While the market turmoil has taken some high-growth stocks to the woodshed (see: Netflix , Sina , Juniper ), there has been one relative beacon of strength: Apple.
The stunning sell-off has left the Nasdaq 9% lower on the year, but amid all the turmoil, shares of Apple are actually up 13% year-to-date.
So what's behind the resilience?
"From a valuation perspective, the stock is downright cheap," said BGC Partner's Collin Gillis (BUY Rating).
Apple trades at 13 times next year's earnings, while large-cap rivals Google and Amazon trade at 15 times and 82 times next year's earnings, respectively.
These are all well-known stats to Apple fans. Less familiar is Apple's multiple in terms of growth, and that's where the story gets more interesting.
As Gillis points out, Apple's PEG ratio (the price investors are willing to pay for Apple's rate of growth) sits at a paltry 0.2.

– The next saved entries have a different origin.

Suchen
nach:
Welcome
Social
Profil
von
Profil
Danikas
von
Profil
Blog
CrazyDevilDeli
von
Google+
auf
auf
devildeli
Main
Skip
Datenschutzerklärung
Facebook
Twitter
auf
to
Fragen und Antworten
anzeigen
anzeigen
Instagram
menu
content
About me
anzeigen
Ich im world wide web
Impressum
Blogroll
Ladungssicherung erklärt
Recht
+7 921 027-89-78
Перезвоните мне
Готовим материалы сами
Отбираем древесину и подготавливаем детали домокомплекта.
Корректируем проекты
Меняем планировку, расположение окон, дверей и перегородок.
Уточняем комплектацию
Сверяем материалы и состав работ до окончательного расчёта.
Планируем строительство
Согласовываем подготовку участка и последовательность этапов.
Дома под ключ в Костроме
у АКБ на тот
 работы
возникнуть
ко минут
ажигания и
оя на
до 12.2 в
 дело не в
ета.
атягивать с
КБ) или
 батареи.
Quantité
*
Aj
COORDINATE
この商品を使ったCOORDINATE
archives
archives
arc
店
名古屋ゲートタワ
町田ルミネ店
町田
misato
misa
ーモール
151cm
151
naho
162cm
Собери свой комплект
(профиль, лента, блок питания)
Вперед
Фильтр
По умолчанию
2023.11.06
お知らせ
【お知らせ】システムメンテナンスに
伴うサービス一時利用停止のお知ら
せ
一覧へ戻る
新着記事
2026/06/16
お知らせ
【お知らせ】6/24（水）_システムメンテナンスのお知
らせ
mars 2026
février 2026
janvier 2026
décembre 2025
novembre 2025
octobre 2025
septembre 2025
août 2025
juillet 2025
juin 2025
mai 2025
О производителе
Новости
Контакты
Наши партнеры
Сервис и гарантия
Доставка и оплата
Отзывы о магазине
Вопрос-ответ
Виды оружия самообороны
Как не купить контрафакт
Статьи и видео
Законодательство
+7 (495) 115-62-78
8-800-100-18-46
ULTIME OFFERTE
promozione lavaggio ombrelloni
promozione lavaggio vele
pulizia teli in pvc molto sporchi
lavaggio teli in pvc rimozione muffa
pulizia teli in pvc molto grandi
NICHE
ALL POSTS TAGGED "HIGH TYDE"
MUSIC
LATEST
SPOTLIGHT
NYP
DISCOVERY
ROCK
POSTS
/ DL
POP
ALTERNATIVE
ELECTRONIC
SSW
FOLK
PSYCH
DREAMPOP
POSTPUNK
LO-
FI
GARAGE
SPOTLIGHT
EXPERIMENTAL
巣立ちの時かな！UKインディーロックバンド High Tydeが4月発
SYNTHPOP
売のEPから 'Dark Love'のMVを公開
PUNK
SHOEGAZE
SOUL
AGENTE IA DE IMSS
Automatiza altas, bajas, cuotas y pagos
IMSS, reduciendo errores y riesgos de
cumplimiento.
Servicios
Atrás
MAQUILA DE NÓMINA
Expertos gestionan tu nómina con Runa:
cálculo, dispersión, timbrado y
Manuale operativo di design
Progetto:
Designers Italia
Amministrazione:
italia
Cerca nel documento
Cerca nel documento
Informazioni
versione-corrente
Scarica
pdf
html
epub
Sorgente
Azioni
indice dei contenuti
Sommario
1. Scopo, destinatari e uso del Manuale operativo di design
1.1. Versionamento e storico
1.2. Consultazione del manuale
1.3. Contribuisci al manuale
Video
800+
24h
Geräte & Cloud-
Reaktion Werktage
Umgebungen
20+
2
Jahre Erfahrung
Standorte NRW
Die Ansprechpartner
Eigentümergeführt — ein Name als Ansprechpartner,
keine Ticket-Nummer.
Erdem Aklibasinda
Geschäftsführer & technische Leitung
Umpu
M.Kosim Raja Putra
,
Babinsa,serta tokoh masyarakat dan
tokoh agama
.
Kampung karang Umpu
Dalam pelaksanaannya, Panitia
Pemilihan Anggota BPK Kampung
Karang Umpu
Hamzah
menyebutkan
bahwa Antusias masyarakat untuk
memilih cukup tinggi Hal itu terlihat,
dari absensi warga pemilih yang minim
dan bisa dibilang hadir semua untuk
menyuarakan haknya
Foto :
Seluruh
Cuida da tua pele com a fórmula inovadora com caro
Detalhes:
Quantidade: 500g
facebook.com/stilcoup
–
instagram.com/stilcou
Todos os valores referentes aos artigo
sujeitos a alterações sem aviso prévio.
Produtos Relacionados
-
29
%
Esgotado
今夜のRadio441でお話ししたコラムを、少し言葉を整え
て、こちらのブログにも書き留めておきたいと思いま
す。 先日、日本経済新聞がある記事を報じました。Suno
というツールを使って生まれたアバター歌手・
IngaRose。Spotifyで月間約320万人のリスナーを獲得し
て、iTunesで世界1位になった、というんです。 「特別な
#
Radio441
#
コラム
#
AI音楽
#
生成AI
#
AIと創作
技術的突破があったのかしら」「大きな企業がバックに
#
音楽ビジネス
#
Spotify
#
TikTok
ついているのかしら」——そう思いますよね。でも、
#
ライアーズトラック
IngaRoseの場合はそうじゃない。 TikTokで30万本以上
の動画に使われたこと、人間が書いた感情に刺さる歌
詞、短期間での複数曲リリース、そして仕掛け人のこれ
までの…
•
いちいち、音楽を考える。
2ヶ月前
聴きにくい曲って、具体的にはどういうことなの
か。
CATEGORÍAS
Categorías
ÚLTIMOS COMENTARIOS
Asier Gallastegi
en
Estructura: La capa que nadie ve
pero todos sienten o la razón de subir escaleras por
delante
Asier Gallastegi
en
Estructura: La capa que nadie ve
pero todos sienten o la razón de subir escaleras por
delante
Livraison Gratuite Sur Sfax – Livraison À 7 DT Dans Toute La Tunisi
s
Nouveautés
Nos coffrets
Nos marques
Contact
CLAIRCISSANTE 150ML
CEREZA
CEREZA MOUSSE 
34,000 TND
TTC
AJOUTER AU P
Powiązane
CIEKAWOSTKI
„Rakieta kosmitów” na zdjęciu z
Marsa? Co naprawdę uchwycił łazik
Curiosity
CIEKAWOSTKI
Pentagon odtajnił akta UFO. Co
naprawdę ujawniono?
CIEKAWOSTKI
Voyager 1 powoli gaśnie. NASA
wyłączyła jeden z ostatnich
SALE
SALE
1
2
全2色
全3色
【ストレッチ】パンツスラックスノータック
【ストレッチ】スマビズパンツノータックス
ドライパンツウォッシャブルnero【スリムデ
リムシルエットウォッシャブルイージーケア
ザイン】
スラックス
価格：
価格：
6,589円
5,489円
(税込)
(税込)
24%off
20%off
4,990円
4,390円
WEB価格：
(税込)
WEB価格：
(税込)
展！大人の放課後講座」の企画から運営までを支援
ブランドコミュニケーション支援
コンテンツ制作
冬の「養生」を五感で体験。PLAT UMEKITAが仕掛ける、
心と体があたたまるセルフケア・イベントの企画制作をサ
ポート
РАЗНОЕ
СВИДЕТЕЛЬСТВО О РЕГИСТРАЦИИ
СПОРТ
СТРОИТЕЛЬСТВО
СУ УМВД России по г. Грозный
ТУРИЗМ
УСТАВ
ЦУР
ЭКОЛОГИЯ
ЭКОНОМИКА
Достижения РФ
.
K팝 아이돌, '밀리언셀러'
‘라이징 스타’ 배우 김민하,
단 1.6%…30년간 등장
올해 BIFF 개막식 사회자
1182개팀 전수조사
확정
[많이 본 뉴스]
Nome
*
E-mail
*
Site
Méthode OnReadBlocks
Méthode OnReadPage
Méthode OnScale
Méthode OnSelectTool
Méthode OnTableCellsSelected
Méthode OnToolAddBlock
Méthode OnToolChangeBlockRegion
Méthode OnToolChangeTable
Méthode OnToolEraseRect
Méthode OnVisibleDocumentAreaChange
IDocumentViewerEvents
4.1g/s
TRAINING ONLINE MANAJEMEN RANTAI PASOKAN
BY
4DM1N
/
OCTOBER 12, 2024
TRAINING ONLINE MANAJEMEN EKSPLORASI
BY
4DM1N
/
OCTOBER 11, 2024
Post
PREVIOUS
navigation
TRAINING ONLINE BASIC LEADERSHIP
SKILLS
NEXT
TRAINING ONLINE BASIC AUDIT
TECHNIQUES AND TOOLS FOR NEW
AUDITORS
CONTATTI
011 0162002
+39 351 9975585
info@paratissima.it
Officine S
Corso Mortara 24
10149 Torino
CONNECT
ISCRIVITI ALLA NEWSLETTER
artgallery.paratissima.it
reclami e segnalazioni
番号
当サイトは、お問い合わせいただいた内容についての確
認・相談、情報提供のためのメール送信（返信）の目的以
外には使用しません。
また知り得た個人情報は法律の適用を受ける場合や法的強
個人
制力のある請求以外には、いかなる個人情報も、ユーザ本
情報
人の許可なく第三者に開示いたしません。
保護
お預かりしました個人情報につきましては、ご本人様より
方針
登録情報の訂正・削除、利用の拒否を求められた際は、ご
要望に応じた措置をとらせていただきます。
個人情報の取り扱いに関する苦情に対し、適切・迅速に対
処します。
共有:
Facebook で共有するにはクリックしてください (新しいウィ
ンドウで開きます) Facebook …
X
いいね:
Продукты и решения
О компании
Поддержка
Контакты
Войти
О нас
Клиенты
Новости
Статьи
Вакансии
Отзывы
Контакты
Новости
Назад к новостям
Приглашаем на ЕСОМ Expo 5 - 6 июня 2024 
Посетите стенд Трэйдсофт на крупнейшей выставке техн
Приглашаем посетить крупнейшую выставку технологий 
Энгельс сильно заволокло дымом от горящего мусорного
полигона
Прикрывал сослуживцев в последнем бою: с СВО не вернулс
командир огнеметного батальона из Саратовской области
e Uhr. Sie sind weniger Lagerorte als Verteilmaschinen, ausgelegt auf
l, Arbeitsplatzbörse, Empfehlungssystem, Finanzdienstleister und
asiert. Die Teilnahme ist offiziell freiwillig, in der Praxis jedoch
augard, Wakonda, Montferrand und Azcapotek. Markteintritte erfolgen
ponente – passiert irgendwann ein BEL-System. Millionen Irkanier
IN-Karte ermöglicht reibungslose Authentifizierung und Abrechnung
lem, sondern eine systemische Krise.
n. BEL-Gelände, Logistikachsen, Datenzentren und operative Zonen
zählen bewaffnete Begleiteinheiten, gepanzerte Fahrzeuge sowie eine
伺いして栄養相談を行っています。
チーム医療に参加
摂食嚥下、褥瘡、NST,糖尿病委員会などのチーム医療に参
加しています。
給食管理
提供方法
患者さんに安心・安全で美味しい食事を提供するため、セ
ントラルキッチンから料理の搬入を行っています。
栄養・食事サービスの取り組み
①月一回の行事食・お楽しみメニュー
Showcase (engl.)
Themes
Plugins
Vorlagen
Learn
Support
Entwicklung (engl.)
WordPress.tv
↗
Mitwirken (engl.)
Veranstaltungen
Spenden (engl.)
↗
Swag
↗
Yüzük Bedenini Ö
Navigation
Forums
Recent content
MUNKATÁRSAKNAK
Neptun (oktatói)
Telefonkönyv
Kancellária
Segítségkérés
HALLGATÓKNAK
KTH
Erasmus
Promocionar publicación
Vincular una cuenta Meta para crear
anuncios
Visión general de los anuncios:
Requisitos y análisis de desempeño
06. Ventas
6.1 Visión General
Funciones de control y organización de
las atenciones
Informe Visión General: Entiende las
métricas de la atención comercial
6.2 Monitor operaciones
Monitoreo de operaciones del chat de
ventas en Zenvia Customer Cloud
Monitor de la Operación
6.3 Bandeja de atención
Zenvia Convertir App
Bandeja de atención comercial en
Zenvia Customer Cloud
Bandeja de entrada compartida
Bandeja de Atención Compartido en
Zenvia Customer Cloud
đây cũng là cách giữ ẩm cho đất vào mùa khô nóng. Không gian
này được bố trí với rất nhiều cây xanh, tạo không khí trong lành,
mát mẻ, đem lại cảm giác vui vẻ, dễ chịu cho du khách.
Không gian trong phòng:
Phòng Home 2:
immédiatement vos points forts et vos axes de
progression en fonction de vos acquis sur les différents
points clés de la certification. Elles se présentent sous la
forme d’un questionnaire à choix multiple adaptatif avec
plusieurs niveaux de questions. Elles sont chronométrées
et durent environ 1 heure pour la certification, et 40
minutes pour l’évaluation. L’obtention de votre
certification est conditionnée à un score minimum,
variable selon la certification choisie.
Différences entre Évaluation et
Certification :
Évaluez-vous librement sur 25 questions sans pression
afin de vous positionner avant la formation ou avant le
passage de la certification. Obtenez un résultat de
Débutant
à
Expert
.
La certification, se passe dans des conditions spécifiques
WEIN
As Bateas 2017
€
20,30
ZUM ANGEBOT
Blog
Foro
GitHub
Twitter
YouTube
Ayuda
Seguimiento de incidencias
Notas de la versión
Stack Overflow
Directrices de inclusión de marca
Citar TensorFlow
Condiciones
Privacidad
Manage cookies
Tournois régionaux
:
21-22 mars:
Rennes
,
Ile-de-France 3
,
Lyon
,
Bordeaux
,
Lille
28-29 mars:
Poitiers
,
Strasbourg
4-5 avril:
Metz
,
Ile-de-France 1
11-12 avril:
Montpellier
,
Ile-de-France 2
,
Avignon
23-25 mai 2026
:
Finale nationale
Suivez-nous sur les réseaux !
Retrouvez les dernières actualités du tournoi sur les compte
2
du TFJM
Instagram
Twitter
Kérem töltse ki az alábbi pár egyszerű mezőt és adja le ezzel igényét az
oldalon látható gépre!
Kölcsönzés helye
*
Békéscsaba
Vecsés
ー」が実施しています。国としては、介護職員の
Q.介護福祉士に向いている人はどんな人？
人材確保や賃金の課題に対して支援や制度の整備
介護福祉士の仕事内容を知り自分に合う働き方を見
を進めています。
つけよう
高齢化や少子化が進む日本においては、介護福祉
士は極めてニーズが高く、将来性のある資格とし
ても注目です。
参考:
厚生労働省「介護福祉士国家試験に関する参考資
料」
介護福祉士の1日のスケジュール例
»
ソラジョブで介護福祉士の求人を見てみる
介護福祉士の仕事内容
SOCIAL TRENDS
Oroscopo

That's well below eBay and Google, which command respective price-to-growth ratios of 0.9 and 0.7.
"The valuation for the growth is the most attractive in the market," added Gillis.
Concerns about the health of CEO Steve Jobs continue to hover around the periphery. But when it comes to Apple, investors appear to follow a different set of rules.
Said Miller Tabak's Peter Boockvar: "There are stocks. There are bonds. And then there's Apple."